DeepRead: Document Structure-Aware Reasoning to Enhance Agentic Search
This addresses the challenge of inefficient document processing in agentic search for users in fields requiring detailed document analysis, representing an incremental advancement.
The paper tackles the problem of underutilizing document structure in agentic search for long-document question answering by introducing DeepRead, a structure-aware reasoning agent that achieves significant improvements over existing methods like Search-o1-style search.

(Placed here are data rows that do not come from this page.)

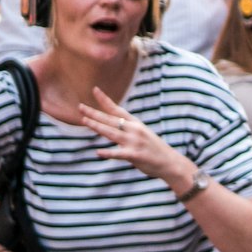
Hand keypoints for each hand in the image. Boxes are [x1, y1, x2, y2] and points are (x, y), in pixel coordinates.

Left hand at [73, 88, 194, 192]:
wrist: (170, 162)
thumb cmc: (154, 149)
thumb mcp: (142, 134)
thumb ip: (127, 129)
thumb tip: (112, 127)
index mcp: (135, 124)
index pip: (117, 109)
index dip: (105, 100)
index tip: (94, 89)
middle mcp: (134, 130)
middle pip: (110, 120)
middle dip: (94, 113)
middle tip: (80, 107)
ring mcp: (134, 142)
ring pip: (111, 132)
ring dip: (97, 126)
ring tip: (84, 121)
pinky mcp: (134, 155)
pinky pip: (118, 154)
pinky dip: (108, 153)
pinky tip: (98, 152)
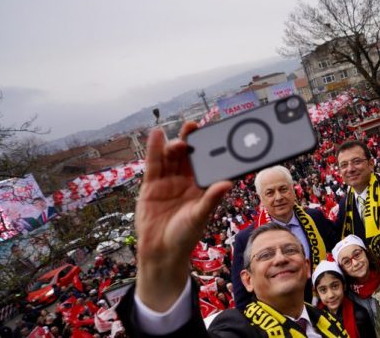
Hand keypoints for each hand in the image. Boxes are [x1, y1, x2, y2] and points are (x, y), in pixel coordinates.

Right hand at [134, 122, 231, 311]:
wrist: (160, 252)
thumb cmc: (185, 236)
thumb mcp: (200, 217)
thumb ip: (211, 199)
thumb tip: (227, 184)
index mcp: (201, 187)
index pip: (207, 164)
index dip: (210, 150)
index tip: (216, 136)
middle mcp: (185, 181)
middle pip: (188, 156)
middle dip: (192, 141)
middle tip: (196, 128)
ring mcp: (168, 182)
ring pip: (171, 158)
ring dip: (175, 145)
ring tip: (180, 138)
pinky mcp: (151, 185)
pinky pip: (154, 164)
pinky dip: (154, 149)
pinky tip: (157, 134)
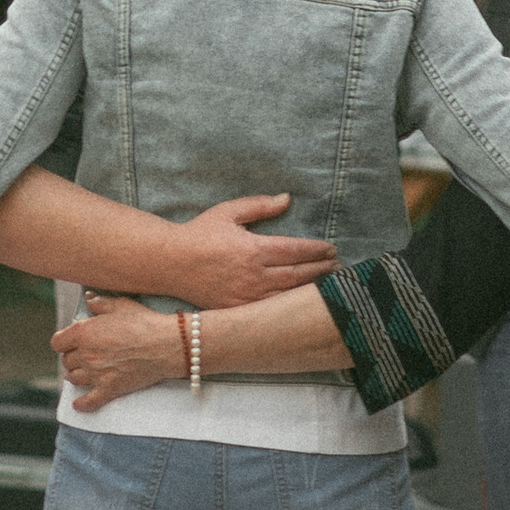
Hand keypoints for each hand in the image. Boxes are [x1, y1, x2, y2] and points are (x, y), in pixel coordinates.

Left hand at [52, 291, 182, 412]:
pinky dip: (81, 404)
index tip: (69, 341)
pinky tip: (77, 405)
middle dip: (72, 357)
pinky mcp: (110, 390)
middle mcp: (86, 355)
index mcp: (84, 333)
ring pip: (74, 379)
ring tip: (80, 372)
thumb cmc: (143, 322)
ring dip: (75, 375)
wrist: (164, 345)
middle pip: (67, 361)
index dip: (63, 341)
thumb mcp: (119, 305)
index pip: (58, 342)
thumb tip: (88, 299)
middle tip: (81, 355)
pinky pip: (89, 401)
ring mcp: (97, 375)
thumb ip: (99, 303)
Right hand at [166, 196, 337, 306]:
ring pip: (289, 295)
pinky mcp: (240, 310)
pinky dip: (290, 305)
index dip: (317, 250)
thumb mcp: (228, 211)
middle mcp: (254, 276)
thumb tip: (287, 199)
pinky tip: (301, 302)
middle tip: (338, 267)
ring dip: (311, 289)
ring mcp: (248, 297)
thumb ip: (260, 206)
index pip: (295, 250)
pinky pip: (271, 310)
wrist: (171, 262)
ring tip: (329, 284)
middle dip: (321, 270)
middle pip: (298, 274)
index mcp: (254, 249)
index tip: (331, 249)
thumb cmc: (200, 233)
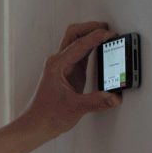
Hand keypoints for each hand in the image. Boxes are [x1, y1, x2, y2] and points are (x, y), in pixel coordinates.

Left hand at [18, 21, 122, 137]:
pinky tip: (103, 49)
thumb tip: (114, 97)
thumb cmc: (48, 115)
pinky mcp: (69, 72)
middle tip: (109, 30)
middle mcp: (59, 62)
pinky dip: (92, 47)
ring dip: (92, 36)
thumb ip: (96, 102)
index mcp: (57, 65)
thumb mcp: (74, 108)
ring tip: (110, 36)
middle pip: (74, 34)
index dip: (96, 36)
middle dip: (91, 28)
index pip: (79, 44)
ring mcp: (63, 66)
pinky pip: (81, 53)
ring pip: (77, 42)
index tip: (112, 34)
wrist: (37, 124)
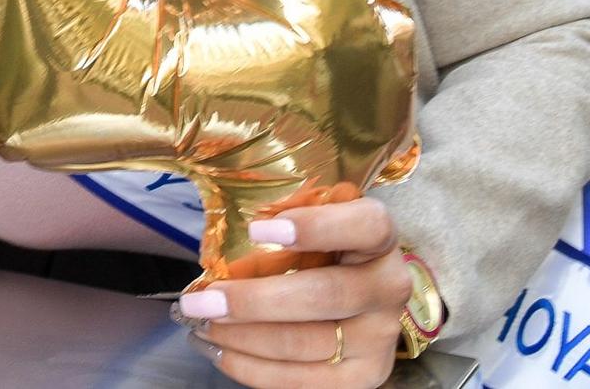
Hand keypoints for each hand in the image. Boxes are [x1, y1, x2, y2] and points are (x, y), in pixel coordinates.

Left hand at [173, 198, 412, 387]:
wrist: (356, 292)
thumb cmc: (321, 248)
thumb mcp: (311, 219)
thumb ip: (284, 216)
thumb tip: (225, 237)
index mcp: (380, 237)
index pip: (366, 226)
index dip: (316, 226)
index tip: (256, 229)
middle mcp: (389, 287)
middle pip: (324, 295)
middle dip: (254, 300)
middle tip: (201, 298)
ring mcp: (380, 338)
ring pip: (305, 343)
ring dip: (242, 336)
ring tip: (200, 322)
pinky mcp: (363, 378)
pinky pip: (300, 381)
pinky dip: (251, 367)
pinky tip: (218, 350)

With the rapid progress of tool-using and agentic large language models (LLMs), Retrieval-Augmented Generation (RAG) is evolving from one-shot, passive retrieval into multi-turn, decision-driven evidence acquisition. Despite strong results in open-domain settings, existing agentic search frameworks commonly treat long documents as flat collections of chunks, underutilizing document-native priors such as hierarchical organization and sequential discourse structure. We introduce DeepRead, a structure-aware, multi-turn document reasoning agent that explicitly operationalizes these priors for long-document question answering. DeepRead leverages LLM-based OCR model to convert PDFs into structured Markdown that preserves headings and paragraph boundaries. It then indexes documents at the paragraph level and assigns each paragraph a coordinate-style metadata key encoding its section identity and in-section order. Building on this representation, DeepRead equips the LLM with two complementary tools: a Retrieve tool that localizes relevant paragraphs while exposing their structural coordinates (with lightweight scanning context), and a ReadSection tool that enables contiguous, order-preserving reading within a specified section and paragraph range. Our experiments demonstrate that DeepRead achieves significant improvements over Search-o1-style agentic search in document question answering. The synergistic effect between retrieval and reading tools is also validated. Our fine-grained behavioral analysis reveals a reading and reasoning paradigm resembling human-like ``locate then read'' behavior.